Saturday, December 07, 2019

Daily Notes- December 7th

                                        

While emptying the large cupboard in the living room, a few items found their way into the bead bowl.  The bowl has a five inch diameter so you can imagine their size relative to the bowl.  A tiny wooded heart, an elephant and a Chinese cat.  Also the odd quartz chip above the elephant.

The elephant holds a place in my heart.  When I was 10 my father- who rarely spent quality time with me, spent quality time with me showing/teaching me to draw an elephant free hand for a class project.  We drew on newspaper.  What we had.  Then I drew one on drawing paper.  I very proudly took the drawing to school (we were doing some sort of project) and the teacher (I was new to this school and scared) declared that I hadn't drawn the elephant myself and telling lies was a very bad thing.  The entire class laughed.  They continued to laugh and ridicule me until we all graduated from high school.  A class of 500.  And I was forever the odd duck.

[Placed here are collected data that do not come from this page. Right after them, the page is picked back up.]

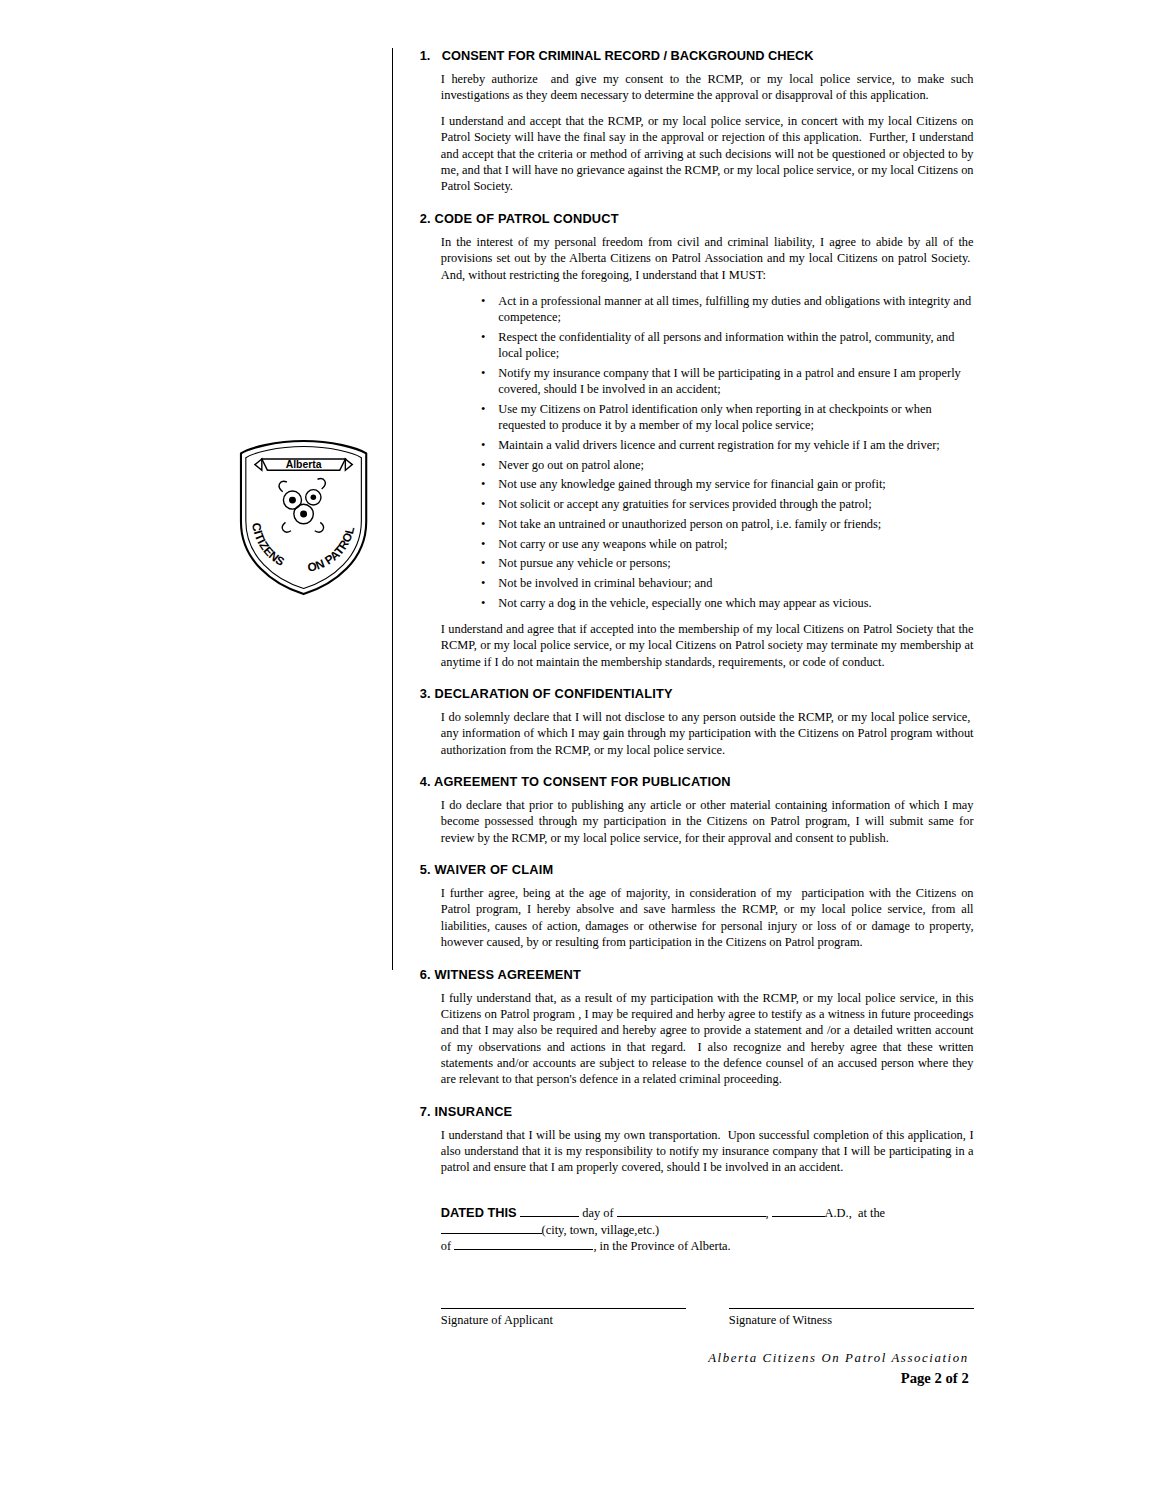Alberta CITIZENS ON PATROL
1. CONSENT FOR CRIMINAL RECORD / BACKGROUND CHECK
I hereby authorize and give my consent to the RCMP, or my local police service, to make such investigations as they deem necessary to determine the approval or disapproval of this application.
I understand and accept that the RCMP, or my local police service, in concert with my local Citizens on Patrol Society will have the final say in the approval or rejection of this application. Further, I understand and accept that the criteria or method of arriving at such decisions will not be questioned or objected to by me, and that I will have no grievance against the RCMP, or my local police service, or my local Citizens on Patrol Society.
2. CODE OF PATROL CONDUCT
In the interest of my personal freedom from civil and criminal liability, I agree to abide by all of the provisions set out by the Alberta Citizens on Patrol Association and my local Citizens on patrol Society. And, without restricting the foregoing, I understand that I MUST:
Act in a professional manner at all times, fulfilling my duties and obligations with integrity and competence;
Respect the confidentiality of all persons and information within the patrol, community, and local police;
Notify my insurance company that I will be participating in a patrol and ensure I am properly covered, should I be involved in an accident;
Use my Citizens on Patrol identification only when reporting in at checkpoints or when requested to produce it by a member of my local police service;
Maintain a valid drivers licence and current registration for my vehicle if I am the driver;
Never go out on patrol alone;
Not use any knowledge gained through my service for financial gain or profit;
Not solicit or accept any gratuities for services provided through the patrol;
Not take an untrained or unauthorized person on patrol, i.e. family or friends;
Not carry or use any weapons while on patrol;
Not pursue any vehicle or persons;
Not be involved in criminal behaviour; and
Not carry a dog in the vehicle, especially one which may appear as vicious.
I understand and agree that if accepted into the membership of my local Citizens on Patrol Society that the RCMP, or my local police service, or my local Citizens on Patrol society may terminate my membership at anytime if I do not maintain the membership standards, requirements, or code of conduct.
3. DECLARATION OF CONFIDENTIALITY
I do solemnly declare that I will not disclose to any person outside the RCMP, or my local police service, any information of which I may gain through my participation with the Citizens on Patrol program without authorization from the RCMP, or my local police service.
4. AGREEMENT TO CONSENT FOR PUBLICATION
I do declare that prior to publishing any article or other material containing information of which I may become possessed through my participation in the Citizens on Patrol program, I will submit same for review by the RCMP, or my local police service, for their approval and consent to publish.
5. WAIVER OF CLAIM
I further agree, being at the age of majority, in consideration of my participation with the Citizens on Patrol program, I hereby absolve and save harmless the RCMP, or my local police service, from all liabilities, causes of action, damages or otherwise for personal injury or loss of or damage to property, however caused, by or resulting from participation in the Citizens on Patrol program.
6. WITNESS AGREEMENT
I fully understand that, as a result of my participation with the RCMP, or my local police service, in this Citizens on Patrol program , I may be required and herby agree to testify as a witness in future proceedings and that I may also be required and hereby agree to provide a statement and /or a detailed written account of my observations and actions in that regard. I also recognize and hereby agree that these written statements and/or accounts are subject to release to the defence counsel of an accused person where they are relevant to that person's defence in a related criminal proceeding.
7. INSURANCE
I understand that I will be using my own transportation. Upon successful completion of this application, I also understand that it is my responsibility to notify my insurance company that I will be participating in a patrol and ensure that I am properly covered, should I be involved in an accident.
DATED THIS day of , A.D., at the (city, town, village,etc.)
of , in the Province of Alberta.
Signature of Applicant
Signature of Witness
Alberta Citizens On Patrol Association
Page 2 of 2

I was embarrassed and humiliated.  I asked for a sheet of paper and drew an identical elephant on it. In front of the class and teacher.  Such bravery.  No apology for her remark was given.  Nothing.  And that moment in time was where my Life went off the rails so to speak.  In the school where I had gone from kindergarten to grade 4- I was a happy child with friends.  That was never true in this school or the next or the next. As the people I was in school with from 5th grade never varied or changed.  Fate even wanted to fortify this shunning.  My college roommate in my freshman year was the Prom Queen/Head Cheerleader from my high school.  Luck of the draw. Fate.

I think I have told this story before on this blog- forgive me for repeating myself.  But the little elephant brings it all back.

I survived- but at what cost?   I often wondered what happened to the girl even lower on the classroom scale- the girl who ate paste.

2 comments:

Anonymous said...

sad post, I'm so sorry for those circumstances of your school days!

Annie

DianeN said...

I'm sorry you had to go through that dreadful experience. I have never understood why some people insist on trying to make others look small. But oh my! You were so courageous drawing that elephant again in front of all of them.

Sending a hug because you're special to all of us who read this blog. We don't see the odd duck. We see a lovely, artistic, caring woman. Remember that because we're all sending you, both your current self and that little girl who was humiliated, our love.

Take extra special care of yourself, Joanne.